**Stated task 1**:
Count the lines in the records below that contain the word "scientific", and give only the number.

**Text provided**:
---
Reputation: 2779
I have a function that checks if files in directory contains some string
boolean processFiles(File file, String phrase) {
if (file.isFile()) {
return fileContains(file, phrase);
}
try (DirectoryStream<Path> stream = Files.newDirectoryStream(file.toPath())) {
for (Path entry: stream) {
if (processFiles(entry.toFile(), phrase) {
return true;
}
}
}
return false;
}
How can I use concurrency in order to improve the performance if I have many directories, sub-directories and files?
I tried to create a thread for processing each sub-directory, but I run out of threads in case there are many nested sub-directories
Using a fixed-size thread pool is also problematic in case we have a many sub-directories What is the best way for using threads here in order to improve performance?
Upvotes: 1
Views: 133
Reputation: 140427
Using a fixed-size thread pool is also problematic in case we have a many sub-directories
That is an assumption, and it is simply: wrong.
You assume that the limiting factor is the number of threads. But what makes you think so? It is more likely that other elements of this operation will limit the overall performance, such as operating respectively file system activity. To be precise: the drive system below the file system.
You see, you can't make arbitrary problems go faster just by throwing an (unlimited) number of threads at them.
If you are serious about performance, stop making assumptions. Instead, start measuring. Test how much time 1 thread needs to "process" a larger tree. Do that repeatedly (most likely file system caching will play a big role here). Then see what changes if you use a fixed thread pool.
My assumption is: you will see a certain speedup, but rather quickly, adding more threads will slow down things again. Guessing here: a pool with 4, max 8 threads might give you "optimal" results.
Implementation wise, you could put "new" subdirectories that require crawling on a queue, and then your worker threads take them from the queue for processing.
Upvotes: 3
---
**Input data**:

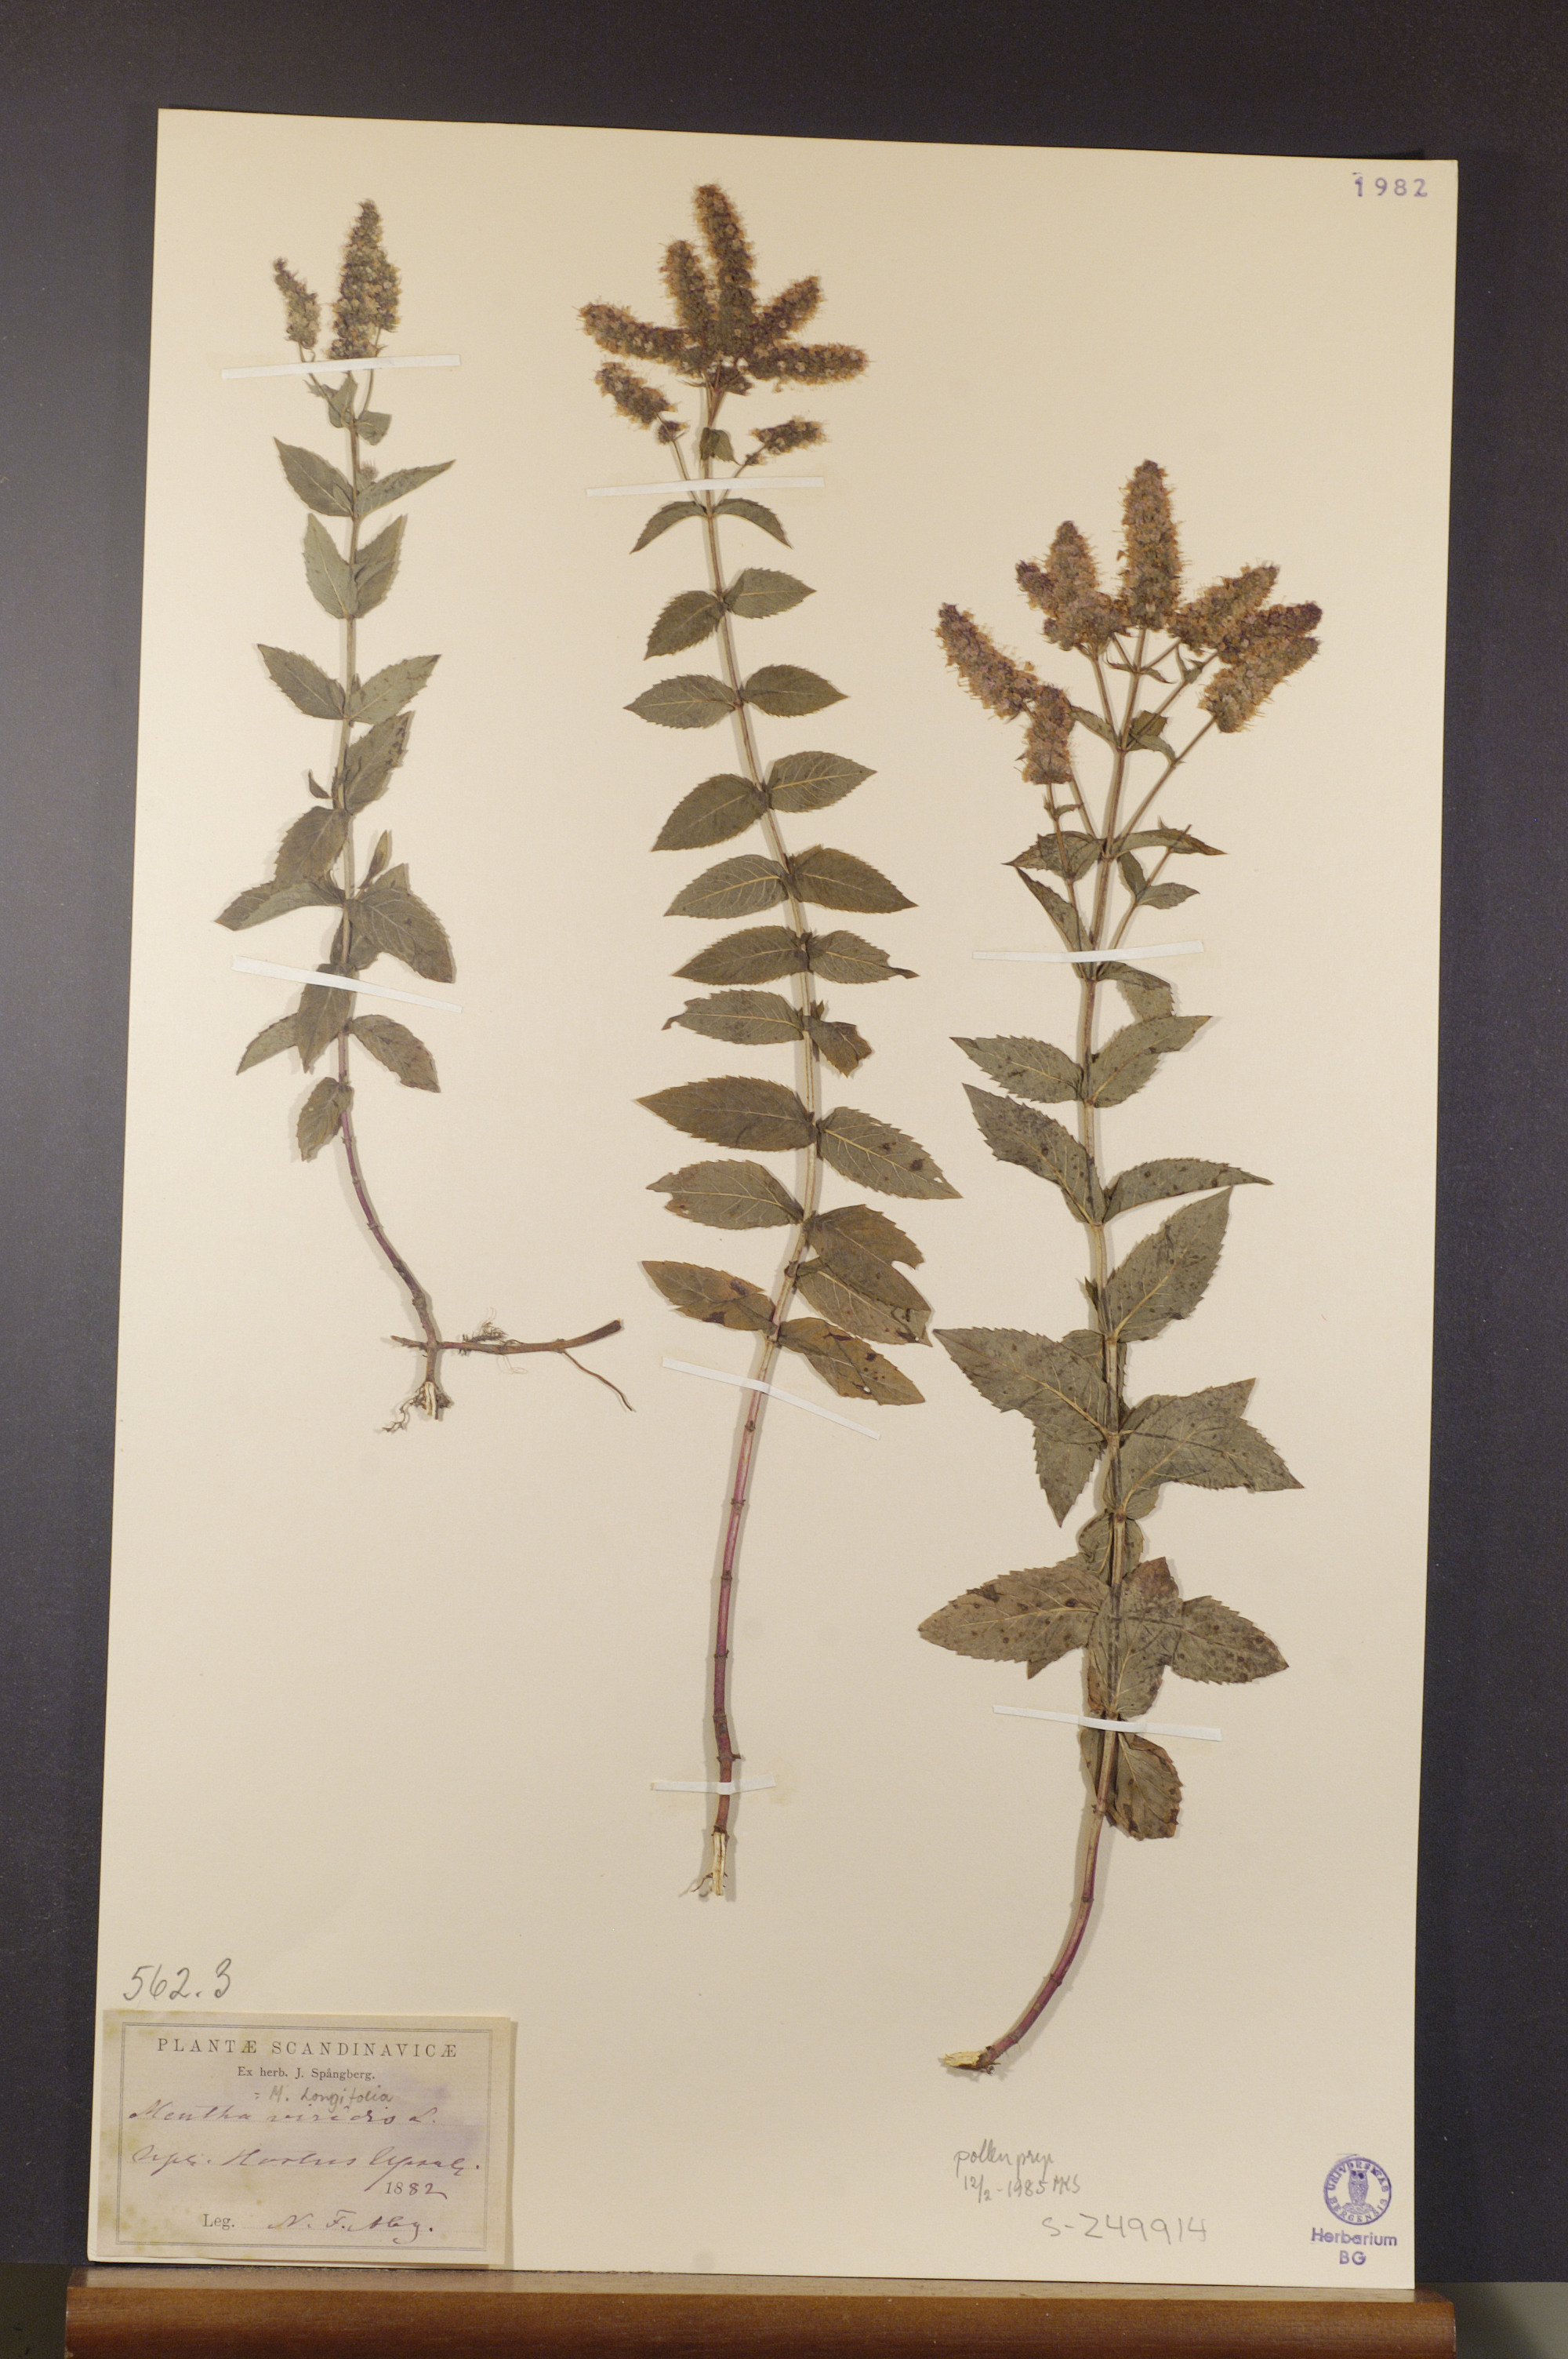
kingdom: Plantae
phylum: Tracheophyta
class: Magnoliopsida
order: Lamiales
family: Lamiaceae
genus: Mentha
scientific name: Mentha spicata
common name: Spearmint
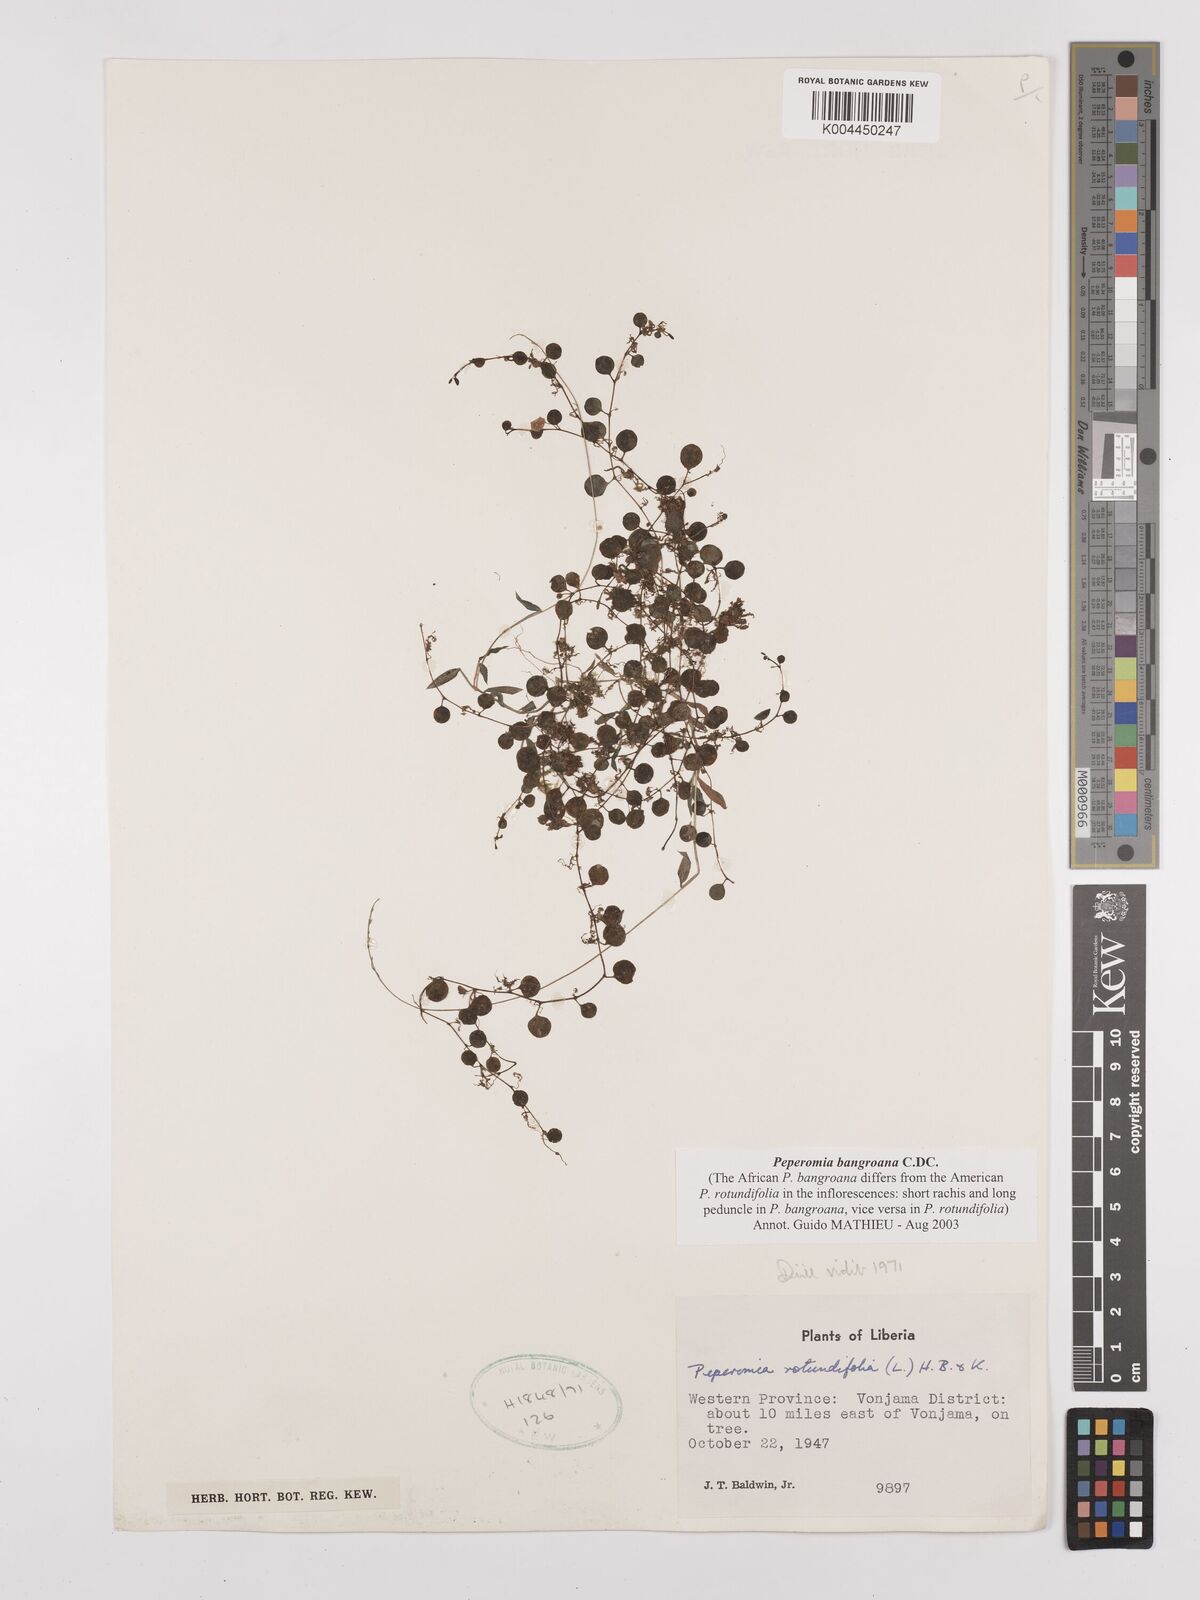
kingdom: Plantae
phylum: Tracheophyta
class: Magnoliopsida
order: Piperales
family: Piperaceae
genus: Peperomia
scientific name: Peperomia bangroana
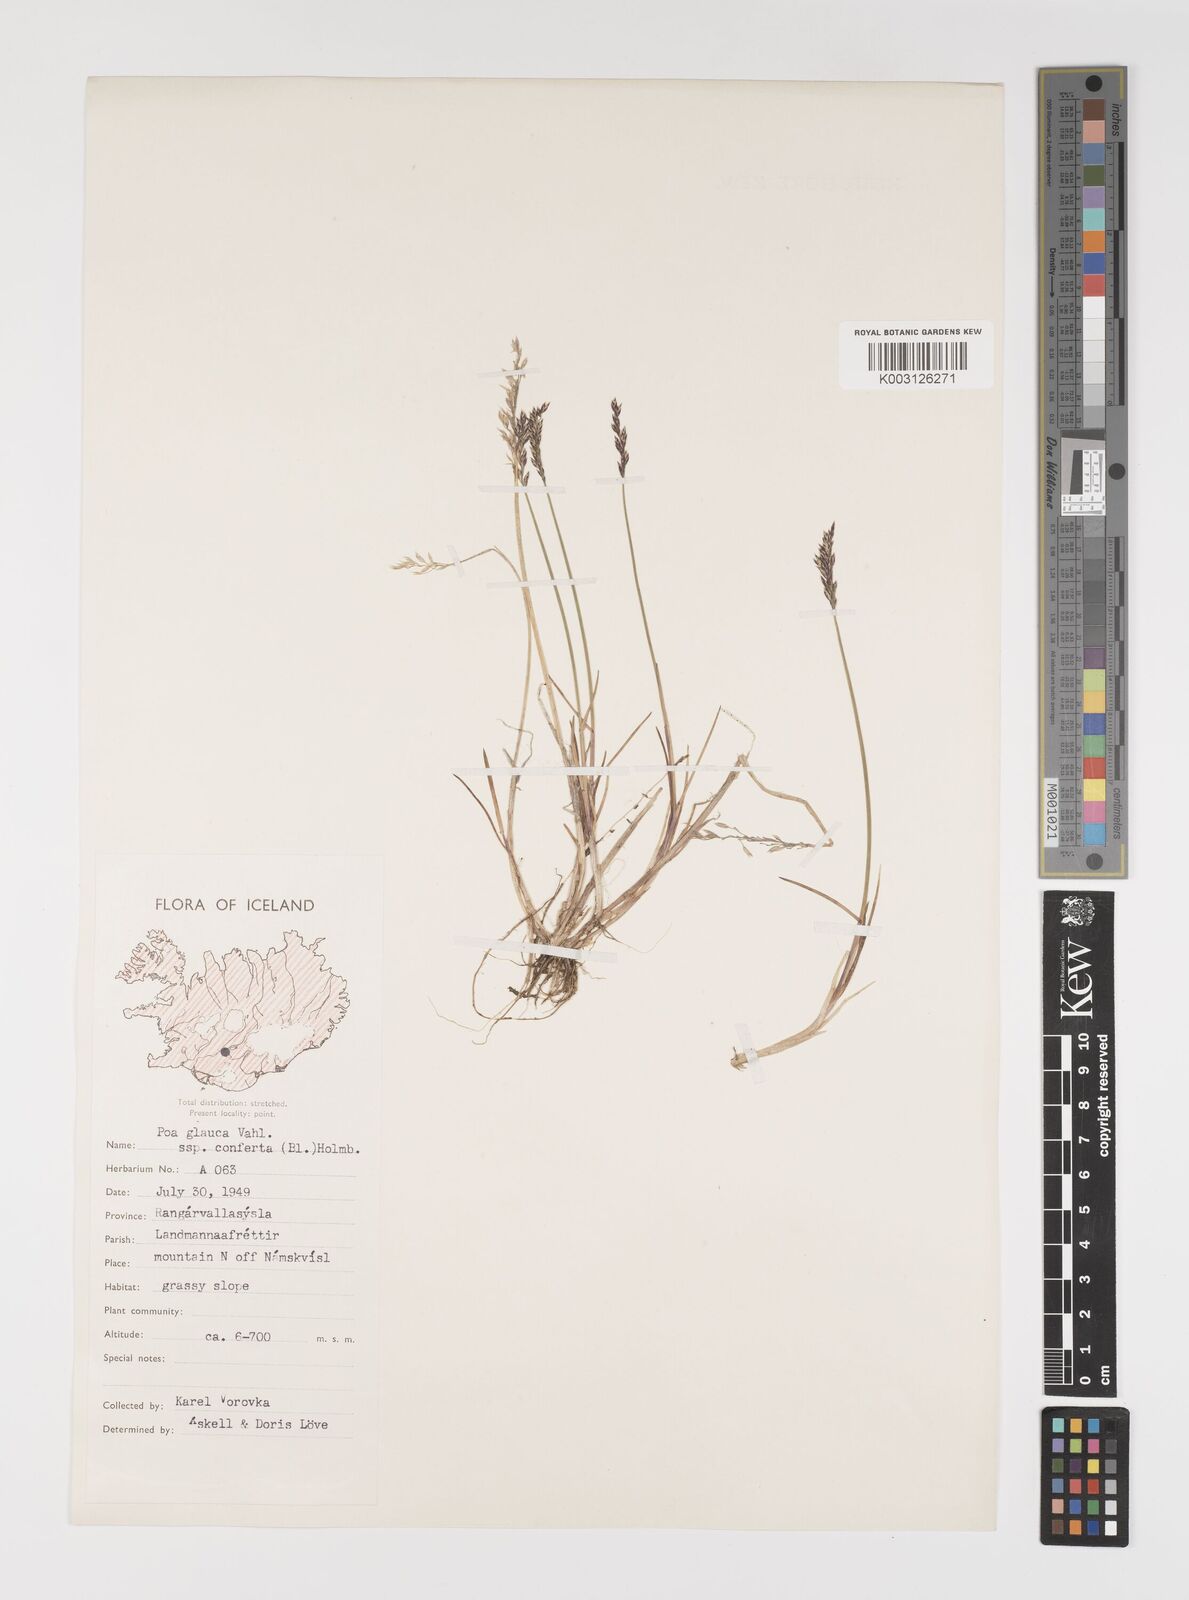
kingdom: Plantae
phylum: Tracheophyta
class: Liliopsida
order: Poales
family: Poaceae
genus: Poa
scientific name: Poa glauca
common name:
---
**Stated task 2**:
In the thread on speeding up a recursive directory search, what thread pool size does the answer guess might give "optimal" results?

**Response 1**:
3

**Response 2**:
A pool with 4, or at most 8, threads.